As for tomorrow, it's always an illusion. Everyone knows of individuals who died 'instantly', 'spontaneously' or 'unexpectedly'. But as has already been noted "death" is usually "unexpected' though it may well be one of the most expected events of existence.

So waking I have a collection of memories which define myself to me as well as a collection of relationships with the 'other' or 'thou' which define my relationship with 'reality'. Indeed the very language suggest that I,myself, this construct of self, may be more 'unreal' than 'reality' the "Other" of Martin Buber.

Words such as "facts" take on a different meaning then to the 'scientist'than the 'lay person'. Facts is a historic 'term' which the old continue to use through habit and lack of awareness of the profound shift in reality from the static to the dynamic.

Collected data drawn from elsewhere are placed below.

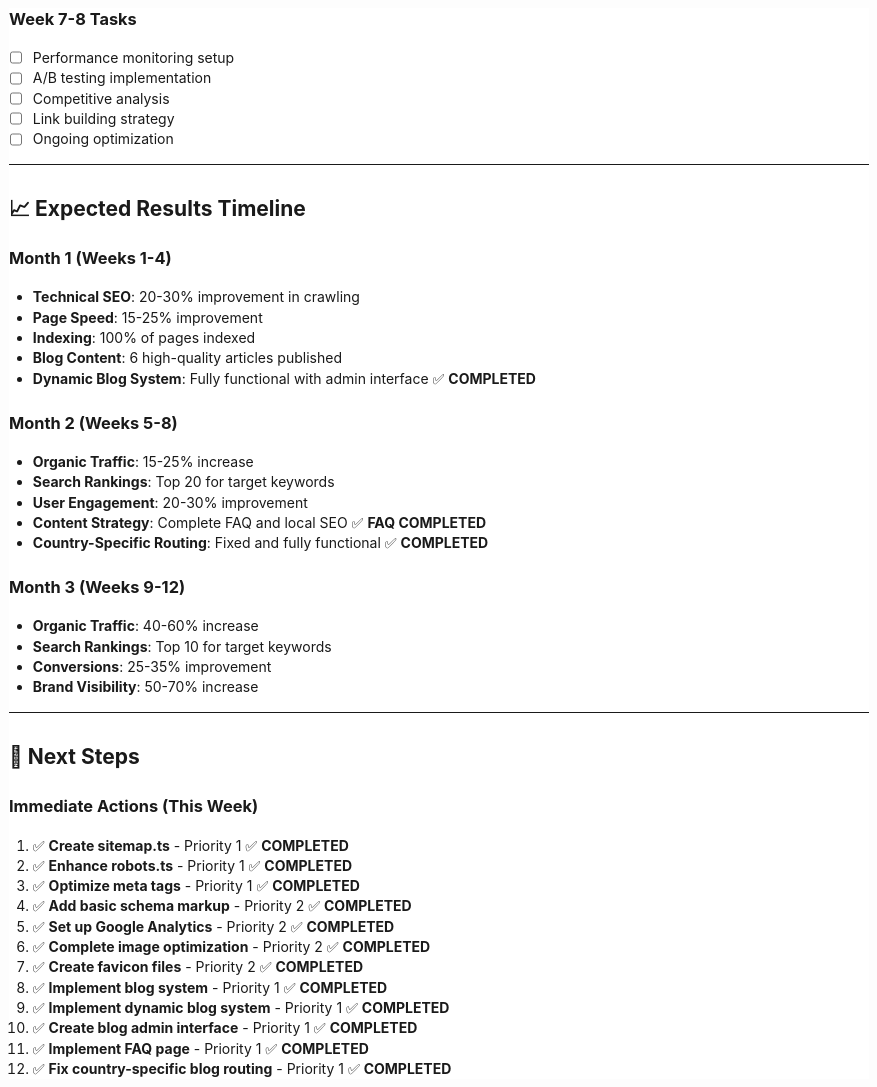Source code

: ### **Week 7-8 Tasks**
- [ ] Performance monitoring setup
- [ ] A/B testing implementation
- [ ] Competitive analysis
- [ ] Link building strategy
- [ ] Ongoing optimization

---

## 📈 **Expected Results Timeline**

### **Month 1 (Weeks 1-4)**
- **Technical SEO**: 20-30% improvement in crawling
- **Page Speed**: 15-25% improvement
- **Indexing**: 100% of pages indexed
- **Blog Content**: 6 high-quality articles published
- **Dynamic Blog System**: Fully functional with admin interface ✅ **COMPLETED**

### **Month 2 (Weeks 5-8)**
- **Organic Traffic**: 15-25% increase
- **Search Rankings**: Top 20 for target keywords
- **User Engagement**: 20-30% improvement
- **Content Strategy**: Complete FAQ and local SEO ✅ **FAQ COMPLETED**
- **Country-Specific Routing**: Fixed and fully functional ✅ **COMPLETED**

### **Month 3 (Weeks 9-12)**
- **Organic Traffic**: 40-60% increase
- **Search Rankings**: Top 10 for target keywords
- **Conversions**: 25-35% improvement
- **Brand Visibility**: 50-70% increase

---

## 🚀 **Next Steps**

### **Immediate Actions (This Week)**
1. ✅ **Create sitemap.ts** - Priority 1 ✅ **COMPLETED**
2. ✅ **Enhance robots.ts** - Priority 1 ✅ **COMPLETED**
3. ✅ **Optimize meta tags** - Priority 1 ✅ **COMPLETED**
4. ✅ **Add basic schema markup** - Priority 2 ✅ **COMPLETED**
5. ✅ **Set up Google Analytics** - Priority 2 ✅ **COMPLETED**
6. ✅ **Complete image optimization** - Priority 2 ✅ **COMPLETED**
7. ✅ **Create favicon files** - Priority 2 ✅ **COMPLETED**
8. ✅ **Implement blog system** - Priority 1 ✅ **COMPLETED**
9. ✅ **Implement dynamic blog system** - Priority 1 ✅ **COMPLETED**
10. ✅ **Create blog admin interface** - Priority 1 ✅ **COMPLETED**
11. ✅ **Implement FAQ page** - Priority 1 ✅ **COMPLETED**
12. ✅ **Fix country-specific blog routing** - Priority 1 ✅ **COMPLETED**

Indeed when asked the 'facts' I recently was shocked by the realization that the individual asking such a question was historic. It's like those media types who say 'tell me what the meaning of string theory is in one sentence'. Clearly they don't grasp that one scientist speaking to another might be able to summarize it but that the limits of knowledge are experiential and internal combustion or gravity is not a 'sound bite' .

Indeed there are those who believe that 'reality' is the world of the dream and death, that this 'experience' so brief and inconsequential is minuscule relative to the 'potential' of true reality. Indeed if I lived as if today was my only day I might well not go to work today. The sense of true time is limited by the construct of 'one day' and 'one day at a time'.

If God is to me the only true 'fact' then 'facts' is a very difficult proposition which I have to assume that someone asking such a question wants indeed a child's answer to the question or one historically bound by 19th century scientific principles.

Daily I address the concept of 'reality' and 'perception' in my office where I treat drug addiction which alters the brains capacity to experience anything marginally considered 'factual' but more importantly I am forever in relationships dealing with the perceptual sense of time that individuals bring to any equation as well as their sense of life and death, spoken or unspoken. If one asks me for 'facts' I am aware that they by the nature of that question are quite possibly in terror for their life denying death and desperately clinging to the 'reality ' of their particular construct, individually and culturally.

Life is dynamic. This too shall pass. "I am the bubble, make me the sea" the mystic chants alone on a hill.

And today I have hope and hope alters reality, profoundly.